> Excerpt to read
= = = =

Monday, April 27, 2009

Forgiveness and Acceptance


Forgiveness comes in waves.

"I don't want to make someone else. I want to make myself."

I could get pregnant with another daughter like I planned and thought I had always wanted. Grace. The Lebanese always seem to fix the lulls in their marriages with another baby and it usually works. Most of the time. But the truth is I have always taken care of everyone else - even H. in my first marriage - and I have resented it. It is time to take care of me.

There is a reason I always loved that quote.

I never stopped getting my massage and acupuncture, even when our finances were in ruin. I never believed his disease was more important than me. That was one thing I could do for myself, and I did. And I think it was the one thing that saved me from total and complete insanity. I could have gone to Al-Anon, but I was not ready.

Heal your life.

I have always wanted people to be something other than what they were. I wanted my mother not to be fat. I wanted my dad to dote on me and tell me I was pretty. I wanted first husband to be like my second husband and my second husband to be like my first. I wanted my in-laws to be like my former in-laws, but they were Shia Muslim farmers in the South of Lebanon. My current in-laws are wealthy and like to play golf and tennis. They could not be more different.

I chose to divorce H, and therefore I chose to divorce his parents. But in many ways I wanted to keep his parents and I held on to them tightly, even though they already had a new daughter in-law that I had helped pick out.

When I told my husband I was leaving him, he told me, I hope your third husband loves you as much as your first and second ones did.

I replied when you compare yourself to H, you make God cry.

I felt the same way about the parents. I felt they were morally superior because they had embraced me. They loved me. They did not constantly criticize me. They would have helped me. I would not be in this pickle because they are Muslim.

But that was my choice. I chose not to marry a Muslim, so who could I really be mad at besides myself?

Louise Hay says the person that it is hardest for you to forgive is probably the person you need to forgive the most. I find this to be strikingly true.

Despite everything I went through with J, it seems much easier to get through that. Even though I have decided that I am willing for forgive my in-laws, I still find myself constantly blaming them. Constantly angry. Maybe it’s because they have not apologized. Maybe it’s because I expect more from them. Maybe I'm just still really hurt.

Despite everything with J, I still never feel like he was mean-hearted. I can't say this with them. No matter how I try to justify their behavior, nothing seems to fit, and their email responses only seem to have made it worse. The 8-month silence only seems to have made things worse. I took the block off my email but I have heard nothing. The truth is that if my father-in-law had really wanted to apologize to me, he could have wrote and sent me a letter. But he didn't.

1 comment:

  1. I find that the hardest person to forgive is myself.

= = = =

> Extracted records
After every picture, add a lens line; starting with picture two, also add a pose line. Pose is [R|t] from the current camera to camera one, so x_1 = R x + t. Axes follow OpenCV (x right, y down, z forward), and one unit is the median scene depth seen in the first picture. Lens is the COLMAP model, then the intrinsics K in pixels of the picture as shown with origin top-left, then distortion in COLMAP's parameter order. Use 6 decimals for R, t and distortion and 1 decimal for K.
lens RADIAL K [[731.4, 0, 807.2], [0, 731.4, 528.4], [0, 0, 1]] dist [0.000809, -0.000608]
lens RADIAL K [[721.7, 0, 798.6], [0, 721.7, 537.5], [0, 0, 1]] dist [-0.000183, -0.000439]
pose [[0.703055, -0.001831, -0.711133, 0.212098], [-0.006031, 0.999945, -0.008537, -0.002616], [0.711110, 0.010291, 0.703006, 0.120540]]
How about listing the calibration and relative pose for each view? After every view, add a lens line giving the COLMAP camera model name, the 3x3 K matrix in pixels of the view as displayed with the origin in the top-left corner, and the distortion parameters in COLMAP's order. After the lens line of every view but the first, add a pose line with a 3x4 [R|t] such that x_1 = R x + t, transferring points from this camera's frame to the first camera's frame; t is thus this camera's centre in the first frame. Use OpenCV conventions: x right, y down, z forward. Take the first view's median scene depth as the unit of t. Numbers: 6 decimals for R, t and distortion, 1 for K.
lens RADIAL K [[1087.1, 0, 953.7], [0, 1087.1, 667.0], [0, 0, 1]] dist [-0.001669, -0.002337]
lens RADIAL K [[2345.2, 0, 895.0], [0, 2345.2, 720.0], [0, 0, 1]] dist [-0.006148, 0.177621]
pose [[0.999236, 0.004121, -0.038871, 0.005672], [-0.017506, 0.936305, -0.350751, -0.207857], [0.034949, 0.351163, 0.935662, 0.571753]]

= = = =

> Exercise
Answer these questions from the blog post on forgiveness and acceptance:
1. Which two treatments did the writer keep getting even when money was in ruin?
2. According to Louise Hay, the person hardest for you to forgive is probably which person?
3. How long was the silence the writer mentions?
The rows are separate material and have nothing to do with the text.

> Written solution
1. Massage and acupuncture.
2. The person you need to forgive the most.
3. Eight months.